TASK PROMPT: Go through the data line by line from the top, retyping each exactly, and end with the line that contains "Техническое".
--
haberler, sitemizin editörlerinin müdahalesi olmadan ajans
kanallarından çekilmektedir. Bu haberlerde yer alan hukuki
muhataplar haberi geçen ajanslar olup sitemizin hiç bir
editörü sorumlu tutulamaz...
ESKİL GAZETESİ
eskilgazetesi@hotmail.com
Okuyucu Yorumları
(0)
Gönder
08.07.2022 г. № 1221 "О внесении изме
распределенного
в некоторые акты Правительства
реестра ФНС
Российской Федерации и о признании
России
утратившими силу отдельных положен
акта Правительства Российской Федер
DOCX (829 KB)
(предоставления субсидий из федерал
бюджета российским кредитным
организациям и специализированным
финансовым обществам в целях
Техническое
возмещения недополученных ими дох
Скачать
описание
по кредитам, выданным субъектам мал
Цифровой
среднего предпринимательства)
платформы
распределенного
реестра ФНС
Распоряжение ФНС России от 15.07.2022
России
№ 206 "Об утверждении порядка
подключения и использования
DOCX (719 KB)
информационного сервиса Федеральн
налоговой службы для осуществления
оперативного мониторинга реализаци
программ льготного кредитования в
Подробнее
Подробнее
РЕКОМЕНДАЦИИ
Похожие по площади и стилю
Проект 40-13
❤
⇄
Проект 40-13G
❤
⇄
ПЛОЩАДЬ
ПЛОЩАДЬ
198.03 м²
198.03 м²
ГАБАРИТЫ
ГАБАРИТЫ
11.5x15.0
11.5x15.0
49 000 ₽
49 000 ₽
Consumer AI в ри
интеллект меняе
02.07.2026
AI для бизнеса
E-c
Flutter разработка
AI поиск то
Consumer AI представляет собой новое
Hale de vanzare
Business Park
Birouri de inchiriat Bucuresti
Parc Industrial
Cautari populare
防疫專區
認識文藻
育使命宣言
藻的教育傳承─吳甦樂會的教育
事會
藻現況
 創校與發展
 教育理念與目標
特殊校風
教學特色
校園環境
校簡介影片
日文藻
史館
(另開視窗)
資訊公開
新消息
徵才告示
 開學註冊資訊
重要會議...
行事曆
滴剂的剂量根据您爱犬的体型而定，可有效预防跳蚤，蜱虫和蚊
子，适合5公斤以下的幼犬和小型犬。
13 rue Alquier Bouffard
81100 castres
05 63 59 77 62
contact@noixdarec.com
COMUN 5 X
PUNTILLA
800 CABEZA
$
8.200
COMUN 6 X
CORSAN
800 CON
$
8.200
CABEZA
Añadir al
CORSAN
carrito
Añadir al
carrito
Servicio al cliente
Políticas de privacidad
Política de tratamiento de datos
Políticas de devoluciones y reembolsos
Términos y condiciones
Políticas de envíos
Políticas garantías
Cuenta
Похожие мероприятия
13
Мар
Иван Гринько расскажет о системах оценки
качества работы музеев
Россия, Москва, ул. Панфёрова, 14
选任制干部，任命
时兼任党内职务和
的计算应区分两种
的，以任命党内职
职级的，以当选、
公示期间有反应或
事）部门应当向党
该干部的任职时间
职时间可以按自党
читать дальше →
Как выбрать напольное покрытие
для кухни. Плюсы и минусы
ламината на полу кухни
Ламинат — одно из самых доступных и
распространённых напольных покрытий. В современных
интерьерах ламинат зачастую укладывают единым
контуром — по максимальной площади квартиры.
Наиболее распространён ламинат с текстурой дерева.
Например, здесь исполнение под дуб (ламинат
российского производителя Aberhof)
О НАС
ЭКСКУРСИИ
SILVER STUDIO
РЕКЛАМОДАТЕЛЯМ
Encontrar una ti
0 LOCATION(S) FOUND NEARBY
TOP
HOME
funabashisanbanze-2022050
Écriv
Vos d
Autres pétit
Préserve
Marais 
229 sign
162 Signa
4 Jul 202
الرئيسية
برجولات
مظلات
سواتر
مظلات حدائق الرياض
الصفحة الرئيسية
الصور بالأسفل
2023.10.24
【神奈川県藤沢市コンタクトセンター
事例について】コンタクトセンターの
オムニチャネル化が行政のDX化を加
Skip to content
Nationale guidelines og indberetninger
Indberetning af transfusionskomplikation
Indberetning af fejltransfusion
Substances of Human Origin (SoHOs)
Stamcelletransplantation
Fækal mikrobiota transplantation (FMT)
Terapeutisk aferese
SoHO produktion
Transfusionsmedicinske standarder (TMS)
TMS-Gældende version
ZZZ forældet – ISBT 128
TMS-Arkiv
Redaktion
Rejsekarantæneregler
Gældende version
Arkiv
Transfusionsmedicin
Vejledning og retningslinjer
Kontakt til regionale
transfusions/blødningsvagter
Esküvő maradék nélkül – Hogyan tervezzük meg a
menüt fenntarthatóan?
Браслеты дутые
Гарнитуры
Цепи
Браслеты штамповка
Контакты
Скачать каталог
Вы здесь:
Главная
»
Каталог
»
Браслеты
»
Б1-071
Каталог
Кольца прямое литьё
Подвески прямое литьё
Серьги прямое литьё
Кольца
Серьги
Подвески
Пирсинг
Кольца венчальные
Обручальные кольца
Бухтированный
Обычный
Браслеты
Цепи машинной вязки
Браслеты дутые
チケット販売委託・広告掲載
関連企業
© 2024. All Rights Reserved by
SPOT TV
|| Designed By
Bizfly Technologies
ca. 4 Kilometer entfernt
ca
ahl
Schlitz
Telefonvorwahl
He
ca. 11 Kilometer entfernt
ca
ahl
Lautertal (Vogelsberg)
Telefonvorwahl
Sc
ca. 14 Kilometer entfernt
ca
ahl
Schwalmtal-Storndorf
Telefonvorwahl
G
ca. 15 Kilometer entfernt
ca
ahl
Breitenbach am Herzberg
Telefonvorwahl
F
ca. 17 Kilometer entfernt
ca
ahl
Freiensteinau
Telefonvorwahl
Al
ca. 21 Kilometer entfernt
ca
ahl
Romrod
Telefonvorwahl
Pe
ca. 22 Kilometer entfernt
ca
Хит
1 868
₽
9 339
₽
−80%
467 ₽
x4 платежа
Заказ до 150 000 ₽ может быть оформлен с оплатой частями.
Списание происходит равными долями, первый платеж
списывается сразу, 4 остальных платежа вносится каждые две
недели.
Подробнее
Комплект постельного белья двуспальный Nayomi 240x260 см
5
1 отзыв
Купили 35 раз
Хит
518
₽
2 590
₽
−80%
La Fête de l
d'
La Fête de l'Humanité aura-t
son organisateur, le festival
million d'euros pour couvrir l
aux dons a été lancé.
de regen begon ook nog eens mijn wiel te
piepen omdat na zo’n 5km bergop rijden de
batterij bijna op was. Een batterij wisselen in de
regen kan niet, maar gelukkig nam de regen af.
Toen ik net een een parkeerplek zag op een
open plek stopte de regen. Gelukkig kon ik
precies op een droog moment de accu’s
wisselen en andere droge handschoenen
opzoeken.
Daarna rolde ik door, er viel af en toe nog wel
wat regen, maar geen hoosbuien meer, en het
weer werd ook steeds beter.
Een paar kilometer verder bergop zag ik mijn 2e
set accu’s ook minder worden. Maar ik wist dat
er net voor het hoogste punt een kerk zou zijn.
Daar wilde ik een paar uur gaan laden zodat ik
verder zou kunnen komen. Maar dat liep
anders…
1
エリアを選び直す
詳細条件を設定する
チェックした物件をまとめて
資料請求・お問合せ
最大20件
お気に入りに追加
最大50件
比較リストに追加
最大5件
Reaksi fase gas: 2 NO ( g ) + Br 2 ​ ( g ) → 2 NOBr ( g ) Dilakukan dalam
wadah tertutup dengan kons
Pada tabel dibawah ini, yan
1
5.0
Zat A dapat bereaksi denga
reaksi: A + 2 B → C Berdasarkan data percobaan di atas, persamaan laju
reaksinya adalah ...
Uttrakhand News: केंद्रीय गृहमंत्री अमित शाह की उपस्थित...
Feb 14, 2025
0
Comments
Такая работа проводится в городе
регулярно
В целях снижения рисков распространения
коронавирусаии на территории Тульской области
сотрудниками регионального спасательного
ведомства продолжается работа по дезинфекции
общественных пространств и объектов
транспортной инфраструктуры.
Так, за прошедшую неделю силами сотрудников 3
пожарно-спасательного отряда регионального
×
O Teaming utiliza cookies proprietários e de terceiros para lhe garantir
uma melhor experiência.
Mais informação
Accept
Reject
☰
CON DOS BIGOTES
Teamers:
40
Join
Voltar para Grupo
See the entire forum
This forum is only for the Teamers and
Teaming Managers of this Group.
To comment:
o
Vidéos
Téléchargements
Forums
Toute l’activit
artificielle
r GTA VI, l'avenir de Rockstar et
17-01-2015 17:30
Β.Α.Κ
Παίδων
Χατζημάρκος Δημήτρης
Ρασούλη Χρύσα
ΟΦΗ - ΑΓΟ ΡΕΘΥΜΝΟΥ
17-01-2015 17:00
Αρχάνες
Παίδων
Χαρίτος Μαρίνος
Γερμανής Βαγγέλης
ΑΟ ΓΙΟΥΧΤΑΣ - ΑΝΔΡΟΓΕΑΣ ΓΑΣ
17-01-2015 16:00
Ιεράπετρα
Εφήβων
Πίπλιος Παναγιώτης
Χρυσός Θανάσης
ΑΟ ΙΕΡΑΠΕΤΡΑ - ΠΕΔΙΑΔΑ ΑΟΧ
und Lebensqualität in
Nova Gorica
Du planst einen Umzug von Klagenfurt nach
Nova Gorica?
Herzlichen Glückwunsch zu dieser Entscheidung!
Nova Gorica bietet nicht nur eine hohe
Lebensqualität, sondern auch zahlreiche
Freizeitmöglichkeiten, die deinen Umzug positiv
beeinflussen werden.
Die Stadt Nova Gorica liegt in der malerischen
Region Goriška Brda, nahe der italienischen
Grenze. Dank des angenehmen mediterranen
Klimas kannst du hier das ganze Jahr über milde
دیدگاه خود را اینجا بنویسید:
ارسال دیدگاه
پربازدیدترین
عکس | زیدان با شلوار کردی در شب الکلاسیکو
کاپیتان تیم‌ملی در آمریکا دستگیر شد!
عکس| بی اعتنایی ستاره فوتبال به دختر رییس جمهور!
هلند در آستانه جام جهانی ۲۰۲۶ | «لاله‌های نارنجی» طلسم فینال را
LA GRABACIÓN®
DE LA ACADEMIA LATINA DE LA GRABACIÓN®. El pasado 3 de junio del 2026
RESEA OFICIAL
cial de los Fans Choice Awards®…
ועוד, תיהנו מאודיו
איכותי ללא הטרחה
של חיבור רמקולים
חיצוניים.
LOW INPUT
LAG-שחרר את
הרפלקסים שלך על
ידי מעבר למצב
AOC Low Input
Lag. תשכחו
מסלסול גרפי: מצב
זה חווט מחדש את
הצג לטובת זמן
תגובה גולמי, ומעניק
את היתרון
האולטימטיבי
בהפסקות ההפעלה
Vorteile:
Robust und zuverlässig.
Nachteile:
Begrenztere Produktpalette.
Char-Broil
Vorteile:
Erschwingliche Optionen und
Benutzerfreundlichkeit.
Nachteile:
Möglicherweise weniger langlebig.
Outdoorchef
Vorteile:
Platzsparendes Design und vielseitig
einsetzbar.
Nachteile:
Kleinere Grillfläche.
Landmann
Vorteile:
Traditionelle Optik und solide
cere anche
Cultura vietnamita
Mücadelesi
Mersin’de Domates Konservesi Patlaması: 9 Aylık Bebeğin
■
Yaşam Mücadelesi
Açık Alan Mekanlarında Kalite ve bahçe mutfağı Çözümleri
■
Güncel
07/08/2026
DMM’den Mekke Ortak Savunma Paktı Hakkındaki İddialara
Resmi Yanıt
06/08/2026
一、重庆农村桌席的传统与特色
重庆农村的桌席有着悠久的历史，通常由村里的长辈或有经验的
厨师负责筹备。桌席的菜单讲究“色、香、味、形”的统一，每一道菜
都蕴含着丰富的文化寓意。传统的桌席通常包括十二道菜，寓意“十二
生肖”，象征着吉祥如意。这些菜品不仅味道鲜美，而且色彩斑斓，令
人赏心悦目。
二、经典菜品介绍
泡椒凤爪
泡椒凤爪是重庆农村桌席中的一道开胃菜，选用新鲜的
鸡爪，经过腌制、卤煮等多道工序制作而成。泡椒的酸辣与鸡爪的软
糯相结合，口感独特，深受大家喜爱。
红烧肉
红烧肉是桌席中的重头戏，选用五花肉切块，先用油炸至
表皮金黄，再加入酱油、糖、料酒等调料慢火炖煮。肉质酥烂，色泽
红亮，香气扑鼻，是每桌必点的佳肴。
--
EXERCISE RESULT:
haberler, sitemizin editörlerinin müdahalesi olmadan ajans
kanallarından çekilmektedir. Bu haberlerde yer alan hukuki
muhataplar haberi geçen ajanslar olup sitemizin hiç bir
editörü sorumlu tutulamaz...
ESKİL GAZETESİ
eskilgazetesi@hotmail.com
Okuyucu Yorumları
(0)
Gönder
08.07.2022 г. № 1221 "О внесении изме
распределенного
в некоторые акты Правительства
реестра ФНС
Российской Федерации и о признании
России
утратившими силу отдельных положен
акта Правительства Российской Федер
DOCX (829 KB)
(предоставления субсидий из федерал
бюджета российским кредитным
организациям и специализированным
финансовым обществам в целях
Техническое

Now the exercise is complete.